• _Reading passage_
= Beginning of Section =

The Defendant attended five different drug rehabilitation programs before the robberies at issue. She explained that her addiction persisted through the treatment programs because she "didn't surrender" and "didn't understand enough," erroneously believing that getting the drugs "out of her system" would end her addiction. At some point during her trips in and out of rehab, the Defendant came across her grandmother's prescription for morphine and, after the Defendant tried one pill, she became addicted to morphine. The Defendant's addiction to morphine was far worse than her addiction to other painkillers, and, when unable to obtain morphine, she became "sicker than [she had] ever been in [her] life," experiencing vomiting, diarrhea, lack of appetite or thirst, physical pain, and lethargy. She continued to take morphine from her grandmother until her grandmother moved away. Having lost her most constant source of morphine, the Defendant feared morphine withdrawal symptoms and her family's potential knowledge of her new addiction. At the hearing, the Defendant explained: "I just could not get sick. I felt like I could not get sick. I was at the point I did not want anybody to know I was addicted again. I'd already . . . been to treatment. I'd already disappointed my family and I was trying to hide it from everybody." The Defendant recounted that she then decided to rob a pharmacy.

Speaking about the robberies, the Defendant said that, although she had access to her husband's handgun that he kept in their home, she did not arm herself with the handgun. Instead, she brought only an unloaded pellet or "bb" gun to each robbery. During each of the robberies, the Defendant entered the drug stores, sometimes disguised with a baseball cap and sunglasses, approached the pharmacy, waited for any pharmacy patrons to leave, and then either told a pharmacy worker she had a gun and wanted pills or delivered a note to that effect. The Defendant said "it made [her] sick" to think that she had made Cannon feel afraid, and that, as a parent, she understood how Cannon's parents felt when their daughter was robbed.

Soon after her December 28 robbery of the Eckerd pharmacy, Wilson County detectives visited the Defendant at her home and questioned her about the robberies. The Defendant soon confessed, and the detectives arrested the Defendant and brought her to jail, where she withdrew from morphine. Of this withdrawal experience, the Defendant said,

I laid on a mat on the floor and was physically sick for a week and couldn't eat, couldn't drink. I got dehydrated. Finally, they took me to the emergency room to get fluids. I hurt and I wanted to die. I was humiliated. I was sick and I thought I was going to die, and I think at that point I wanted to die.

= End of Section =

• _Dataset_
= Beginning of Section =

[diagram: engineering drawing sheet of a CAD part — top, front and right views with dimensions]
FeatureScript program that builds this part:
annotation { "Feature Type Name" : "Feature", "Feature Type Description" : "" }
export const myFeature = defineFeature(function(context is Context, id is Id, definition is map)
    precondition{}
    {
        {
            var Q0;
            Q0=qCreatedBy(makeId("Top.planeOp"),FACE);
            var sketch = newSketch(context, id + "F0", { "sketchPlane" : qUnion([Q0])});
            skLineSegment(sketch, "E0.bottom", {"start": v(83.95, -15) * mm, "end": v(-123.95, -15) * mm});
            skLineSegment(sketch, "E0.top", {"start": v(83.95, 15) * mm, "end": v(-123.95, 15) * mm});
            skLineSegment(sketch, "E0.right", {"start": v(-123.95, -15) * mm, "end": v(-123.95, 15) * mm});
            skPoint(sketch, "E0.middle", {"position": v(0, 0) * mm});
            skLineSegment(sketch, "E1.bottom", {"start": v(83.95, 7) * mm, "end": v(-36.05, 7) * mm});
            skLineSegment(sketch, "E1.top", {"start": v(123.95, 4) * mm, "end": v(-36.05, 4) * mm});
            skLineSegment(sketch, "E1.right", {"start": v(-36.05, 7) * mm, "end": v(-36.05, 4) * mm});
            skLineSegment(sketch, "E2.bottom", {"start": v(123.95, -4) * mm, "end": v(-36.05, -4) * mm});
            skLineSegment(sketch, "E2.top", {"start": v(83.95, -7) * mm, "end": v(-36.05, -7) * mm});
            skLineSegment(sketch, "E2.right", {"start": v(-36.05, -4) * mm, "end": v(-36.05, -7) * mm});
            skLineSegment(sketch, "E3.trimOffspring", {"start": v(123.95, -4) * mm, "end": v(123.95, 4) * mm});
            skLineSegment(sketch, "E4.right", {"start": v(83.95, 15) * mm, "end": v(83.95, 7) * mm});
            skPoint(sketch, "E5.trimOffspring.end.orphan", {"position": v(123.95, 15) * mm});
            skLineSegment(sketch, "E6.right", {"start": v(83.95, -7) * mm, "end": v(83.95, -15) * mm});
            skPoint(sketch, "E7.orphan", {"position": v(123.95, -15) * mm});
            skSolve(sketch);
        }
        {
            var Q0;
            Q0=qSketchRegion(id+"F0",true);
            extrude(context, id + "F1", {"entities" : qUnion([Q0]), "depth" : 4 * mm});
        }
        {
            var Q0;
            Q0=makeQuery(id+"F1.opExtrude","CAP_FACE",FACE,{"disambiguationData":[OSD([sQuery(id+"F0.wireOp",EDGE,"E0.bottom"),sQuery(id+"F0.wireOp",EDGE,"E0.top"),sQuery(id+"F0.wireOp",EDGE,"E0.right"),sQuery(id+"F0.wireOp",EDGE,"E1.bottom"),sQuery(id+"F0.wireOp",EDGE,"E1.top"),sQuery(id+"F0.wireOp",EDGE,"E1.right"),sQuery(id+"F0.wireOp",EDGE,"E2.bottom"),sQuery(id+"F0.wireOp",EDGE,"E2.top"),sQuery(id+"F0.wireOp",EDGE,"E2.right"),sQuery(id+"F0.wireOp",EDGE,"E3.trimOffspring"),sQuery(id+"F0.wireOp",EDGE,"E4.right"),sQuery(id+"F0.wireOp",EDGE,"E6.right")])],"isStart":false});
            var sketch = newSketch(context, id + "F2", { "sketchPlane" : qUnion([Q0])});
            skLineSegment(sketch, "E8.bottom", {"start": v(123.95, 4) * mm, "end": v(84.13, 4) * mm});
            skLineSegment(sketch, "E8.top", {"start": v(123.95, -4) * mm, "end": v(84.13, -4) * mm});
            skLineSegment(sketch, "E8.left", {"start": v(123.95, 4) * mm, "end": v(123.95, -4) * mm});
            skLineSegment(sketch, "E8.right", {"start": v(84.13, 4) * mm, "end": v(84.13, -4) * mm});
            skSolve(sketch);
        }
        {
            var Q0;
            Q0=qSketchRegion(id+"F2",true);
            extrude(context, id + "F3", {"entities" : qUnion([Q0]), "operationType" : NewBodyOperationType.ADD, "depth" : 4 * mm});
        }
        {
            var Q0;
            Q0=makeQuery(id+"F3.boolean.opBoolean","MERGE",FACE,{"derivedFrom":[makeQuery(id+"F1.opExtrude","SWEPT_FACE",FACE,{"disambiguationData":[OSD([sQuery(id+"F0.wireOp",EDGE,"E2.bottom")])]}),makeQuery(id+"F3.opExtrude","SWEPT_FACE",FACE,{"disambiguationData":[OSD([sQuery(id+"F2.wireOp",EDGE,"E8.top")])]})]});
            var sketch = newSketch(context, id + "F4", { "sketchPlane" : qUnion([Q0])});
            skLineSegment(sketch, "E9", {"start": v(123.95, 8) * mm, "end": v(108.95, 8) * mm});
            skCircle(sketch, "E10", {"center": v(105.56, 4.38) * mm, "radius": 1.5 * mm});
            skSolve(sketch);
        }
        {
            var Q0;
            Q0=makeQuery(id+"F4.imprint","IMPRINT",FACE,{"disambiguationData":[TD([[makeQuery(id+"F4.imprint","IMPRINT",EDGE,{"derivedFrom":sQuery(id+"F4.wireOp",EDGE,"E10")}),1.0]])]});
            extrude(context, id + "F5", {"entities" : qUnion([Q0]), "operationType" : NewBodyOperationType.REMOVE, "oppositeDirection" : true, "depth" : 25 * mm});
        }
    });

= End of Section =

• _Task instructions_
#1 Answer these questions using the court excerpt.
(a) How many drug rehabilitation programs did the Defendant attend before the robberies?
(b) What did the Defendant bring to each robbery?
(c) Where was the Defendant taken in jail to get fluids?
#2 For each statement, say yes or no to whether it agrees with the court excerpt, and quote the words that decide it.
(a) The Defendant carried her husband's handgun to the robberies.
(b) The Defendant became addicted to morphine after trying a pill from her grandmother's prescription.
(c) Wilson County detectives questioned the Defendant at her home.
#3 Write out the part of the court excerpt from "Speaking about the" up to and including "daughter was robbed.".
The rows were taken from a different source than the court excerpt.

• _Solutions to the tasks_
#1
(a) Five.
(b) An unloaded pellet or "bb" gun.
(c) The emergency room.

#2
(a) No: "she did not arm herself with the handgun."
(b) Yes: "the Defendant came across her grandmother's prescription for morphine and, after the Defendant tried one pill, she became addicted to morphine."
(c) Yes: "Wilson County detectives visited the Defendant at her home and questioned her about the robberies."

#3
Speaking about the robberies, the Defendant said that, although she had access to her husband's handgun that he kept in their home, she did not arm herself with the handgun. Instead, she brought only an unloaded pellet or "bb" gun to each robbery. During each of the robberies, the Defendant entered the drug stores, sometimes disguised with a baseball cap and sunglasses, approached the pharmacy, waited for any pharmacy patrons to leave, and then either told a pharmacy worker she had a gun and wanted pills or delivered a note to that effect. The Defendant said "it made [her] sick" to think that she had made Cannon feel afraid, and that, as a parent, she understood how Cannon's parents felt when their daughter was robbed.